Lunes, 4 de enero de 2010 | Hoy
CONTRATAPA › ARTE DE ULTIMAR
Por Juan Sasturain
Aunque sea arbitrario –porque somos arbitrarios/ocasionales/inmotivados: nos tiraron acá, estamos perplejos– siempre tendemos a segmentar, necesitamos segmentar, situar(nos) en tiempo y espacio, cortar en pedacitos lo que es infinito, sin (aparente) referencia externa. Por eso inventamos norte/sur, arriba y abajo en el espacio; antes y después, pasado y futuro en el tiempo. Y la referencia somos nosotros, claro.
Estos arbitrarios primeros días del llamado Enero, por ejemplo, son los dedicados al cultivo y la conciencia del llamado futuro en forma de “año nuevo”. Hemos decidido/convenido que algo empieza; suponemos, nos proponemos un supuesto segmento de tiempo sin usar todavía que ha de ser llenado, soportado, inventado, sorteado con creatividad; que ha de ser “mejor” que el segmento anterior; oportunidad y desafío.

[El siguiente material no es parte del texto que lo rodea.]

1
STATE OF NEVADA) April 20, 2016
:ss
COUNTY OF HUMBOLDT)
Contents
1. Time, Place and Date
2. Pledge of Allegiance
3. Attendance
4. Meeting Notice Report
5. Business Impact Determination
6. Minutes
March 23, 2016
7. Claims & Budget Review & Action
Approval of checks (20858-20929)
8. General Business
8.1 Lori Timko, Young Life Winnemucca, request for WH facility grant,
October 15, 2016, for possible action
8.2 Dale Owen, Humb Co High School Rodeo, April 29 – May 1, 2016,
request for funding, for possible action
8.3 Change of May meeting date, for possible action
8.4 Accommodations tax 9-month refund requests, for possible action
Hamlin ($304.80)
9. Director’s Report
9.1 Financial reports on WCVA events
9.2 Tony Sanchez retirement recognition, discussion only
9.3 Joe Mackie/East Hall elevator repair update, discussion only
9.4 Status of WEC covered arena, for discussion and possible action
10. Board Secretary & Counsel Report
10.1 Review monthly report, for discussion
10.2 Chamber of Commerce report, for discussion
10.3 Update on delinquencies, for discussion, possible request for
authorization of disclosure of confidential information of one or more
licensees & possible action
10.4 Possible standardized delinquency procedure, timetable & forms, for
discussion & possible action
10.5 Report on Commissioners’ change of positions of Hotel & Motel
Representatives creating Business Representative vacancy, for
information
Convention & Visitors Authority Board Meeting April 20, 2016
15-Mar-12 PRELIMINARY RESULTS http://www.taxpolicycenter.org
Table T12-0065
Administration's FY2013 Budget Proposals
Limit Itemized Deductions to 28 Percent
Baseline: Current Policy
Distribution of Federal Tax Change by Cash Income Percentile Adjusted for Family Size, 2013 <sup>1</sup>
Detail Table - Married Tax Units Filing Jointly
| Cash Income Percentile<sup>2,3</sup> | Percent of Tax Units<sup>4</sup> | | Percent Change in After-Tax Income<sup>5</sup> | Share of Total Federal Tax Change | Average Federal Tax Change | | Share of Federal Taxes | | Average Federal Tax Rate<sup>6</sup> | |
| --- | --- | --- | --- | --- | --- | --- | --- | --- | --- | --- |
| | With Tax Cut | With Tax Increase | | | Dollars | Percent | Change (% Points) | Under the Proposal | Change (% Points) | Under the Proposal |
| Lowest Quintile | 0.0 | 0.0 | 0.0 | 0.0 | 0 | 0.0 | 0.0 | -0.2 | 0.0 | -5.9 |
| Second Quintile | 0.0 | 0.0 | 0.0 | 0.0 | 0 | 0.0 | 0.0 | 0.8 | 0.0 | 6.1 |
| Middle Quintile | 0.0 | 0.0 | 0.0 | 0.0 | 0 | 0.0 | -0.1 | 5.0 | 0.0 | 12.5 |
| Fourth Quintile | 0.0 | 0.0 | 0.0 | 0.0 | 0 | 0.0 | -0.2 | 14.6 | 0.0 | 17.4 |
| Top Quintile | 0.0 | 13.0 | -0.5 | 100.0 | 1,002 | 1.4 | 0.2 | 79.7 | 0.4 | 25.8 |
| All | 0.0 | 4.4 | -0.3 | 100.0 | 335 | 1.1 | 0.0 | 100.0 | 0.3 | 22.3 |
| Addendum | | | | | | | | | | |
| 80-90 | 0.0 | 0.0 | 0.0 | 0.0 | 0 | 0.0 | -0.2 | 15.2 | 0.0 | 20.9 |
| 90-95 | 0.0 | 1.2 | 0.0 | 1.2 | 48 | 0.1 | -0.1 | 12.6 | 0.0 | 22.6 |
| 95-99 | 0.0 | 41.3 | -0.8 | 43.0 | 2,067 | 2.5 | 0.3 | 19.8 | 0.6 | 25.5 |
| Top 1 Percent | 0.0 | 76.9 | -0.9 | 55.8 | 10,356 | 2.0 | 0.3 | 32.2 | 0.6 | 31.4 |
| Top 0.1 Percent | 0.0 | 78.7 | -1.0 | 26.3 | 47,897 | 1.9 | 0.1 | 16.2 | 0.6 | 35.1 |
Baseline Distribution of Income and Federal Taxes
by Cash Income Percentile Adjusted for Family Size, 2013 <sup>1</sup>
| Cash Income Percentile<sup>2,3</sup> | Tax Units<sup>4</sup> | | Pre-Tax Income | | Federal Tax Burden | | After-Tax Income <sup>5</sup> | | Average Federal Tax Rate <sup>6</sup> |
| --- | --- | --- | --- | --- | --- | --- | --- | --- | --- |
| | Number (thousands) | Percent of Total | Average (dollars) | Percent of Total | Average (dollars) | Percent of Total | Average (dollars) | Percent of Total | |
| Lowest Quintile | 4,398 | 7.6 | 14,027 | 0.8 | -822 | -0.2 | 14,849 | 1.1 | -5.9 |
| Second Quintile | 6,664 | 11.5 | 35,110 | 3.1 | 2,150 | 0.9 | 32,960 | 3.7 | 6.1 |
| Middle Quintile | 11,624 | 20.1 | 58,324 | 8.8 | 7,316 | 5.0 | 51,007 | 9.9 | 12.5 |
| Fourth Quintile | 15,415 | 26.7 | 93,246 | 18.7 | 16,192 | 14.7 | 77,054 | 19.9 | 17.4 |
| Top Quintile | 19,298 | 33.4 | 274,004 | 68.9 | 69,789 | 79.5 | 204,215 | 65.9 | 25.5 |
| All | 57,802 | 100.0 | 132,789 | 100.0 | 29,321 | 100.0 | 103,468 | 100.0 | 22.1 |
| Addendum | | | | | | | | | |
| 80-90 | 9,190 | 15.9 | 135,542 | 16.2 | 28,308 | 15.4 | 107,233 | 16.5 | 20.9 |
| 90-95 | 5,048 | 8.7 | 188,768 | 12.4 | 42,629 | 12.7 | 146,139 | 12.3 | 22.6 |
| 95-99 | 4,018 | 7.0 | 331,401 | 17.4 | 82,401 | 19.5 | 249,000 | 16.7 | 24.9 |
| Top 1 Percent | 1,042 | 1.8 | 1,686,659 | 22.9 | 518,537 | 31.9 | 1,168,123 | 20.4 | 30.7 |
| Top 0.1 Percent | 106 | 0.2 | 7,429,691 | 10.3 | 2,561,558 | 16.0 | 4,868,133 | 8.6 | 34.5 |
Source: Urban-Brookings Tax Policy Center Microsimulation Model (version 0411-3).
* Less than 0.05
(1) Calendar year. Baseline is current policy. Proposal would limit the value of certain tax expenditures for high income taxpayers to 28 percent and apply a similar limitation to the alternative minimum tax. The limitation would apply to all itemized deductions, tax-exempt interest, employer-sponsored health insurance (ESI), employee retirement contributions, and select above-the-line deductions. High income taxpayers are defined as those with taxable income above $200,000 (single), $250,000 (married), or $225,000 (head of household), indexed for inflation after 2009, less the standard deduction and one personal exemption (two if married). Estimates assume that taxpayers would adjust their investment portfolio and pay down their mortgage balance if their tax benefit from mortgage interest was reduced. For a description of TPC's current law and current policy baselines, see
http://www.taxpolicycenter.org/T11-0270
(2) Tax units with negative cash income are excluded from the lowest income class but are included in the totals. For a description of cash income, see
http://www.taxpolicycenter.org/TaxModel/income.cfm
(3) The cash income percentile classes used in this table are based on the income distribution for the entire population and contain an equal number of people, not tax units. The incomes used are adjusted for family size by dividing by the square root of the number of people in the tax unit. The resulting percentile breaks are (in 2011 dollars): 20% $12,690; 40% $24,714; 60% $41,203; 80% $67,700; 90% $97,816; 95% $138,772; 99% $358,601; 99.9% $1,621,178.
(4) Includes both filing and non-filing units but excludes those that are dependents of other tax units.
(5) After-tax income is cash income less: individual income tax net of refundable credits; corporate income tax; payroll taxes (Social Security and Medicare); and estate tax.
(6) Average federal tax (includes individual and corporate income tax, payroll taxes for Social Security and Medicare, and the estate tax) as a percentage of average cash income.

De eso vivimos, eso se espera de nosotros.
En esa busca de sentido y razón puesta afuera y adelante, inventamos formas que justifiquen las simples ganas, el hecho mismo de vivir, zanahorias a medida de nuestro deseo o capacidad de imaginar(nos) solos o con los otros: guita, paz, salud, amor, justicia en éste o cualquier otro orden. Las tarjetitas hablan genéricamente de felicidad. Nada menos y por qué no. Después de todo, es de lo único que al menos hipotéticamente disponemos. El futuro, digo, en su forma de presente continuo, claro.
Los que leemos y escribimos sabemos que, en términos literarios, si la representación es por definición lo que pasa, ilusión de presente absoluto; y la narrativa cuenta lo que –aunque sea convencionalmente– se nos propone que pasó, la poesía –como lugar del deseo, de la subjetividad– siempre se ha metido con el futuro. Incluso cuando llora lo perdido o padece el presente –personal o colectivo– el poema pone fichas de furia o de esperanza en el tablero por venir. Siempre ha dado sus versiones de lo que espera o no espera, de lo que piensa arrebatar o quemar o sembrar a partir de mañana. Por eso, en estas renovadas circunstancias acaso no sea ocioso revisar versiones, ratificar o tergiversar el verso elocuente que nos dio la temperatura de la esperanza o la aridez de los tiempos.
Así, hace unas décadas que son o parecen milenios, la poesía fue, en boca y retóricos palotes antifranquistas de Gabriel Celaya –con Lorca muerto fusilado, con Hernández muerto y sepultado lejos del huerto y el lecho–, un arma cargada de futuro. La definición implicaba tácitamente una idea instrumental del poema y un optimismo político y militante que suponía la inevitabilidad justiciera del curso y destino de la historia. El poema y su definición sonaban esperanzados y amenazantes como un disco de Viglietti o un puño alzado por un desocupado pétreo de Carpani. Era la poesía para esas guitarras, la letra de esos gestos. Dejémosla, con el aire de su tiempo, temblando ahí.
Los punks y punkitos de pistolas sexuales que vinieron de –y trajeron con ellos– un frío que lastimaba como la ominosa yilet que se colgaron para cortar amarras y afeitar el pastito que (no)vendría, promulgaron el no future, descargaron las armas de la poesía, disparando todas las balas (la felicidad era un revólver caliente) de tanto disparar. Eso: dispararon, corrieron hacia adelante. El punk supone una bala que viene desde el futuro y corre hacia ella; la luz al final del túnel es la del tren que (se nos) viene.
La zanahoria y el abismo. Del optimismo revolucionario al nihilismo apocalíptico; cargar el futuro como quien compra la Revolución con tarjeta, o cargárselo –literalmente– de salida, enterrarlo a plazos en Jardín de Paz. Siempre nos sale muy caro. Sobre todo porque –además– no existe.
Quiero decir: el futuro no nos espera ni se va. No es un arma cargada con sueños o mentiras, no es un abismo para descargar la basura del presente. Si alguien ha dicho con maravillosa y simple sabiduría que Universo es la respuesta a una pregunta que desconocemos, el futuro es el nombre que le damos a la infinita posibilidad/imposibilidad de formularla.
Mientras tanto, ocupémonos humildemente del presente. Hay tanto que hacer.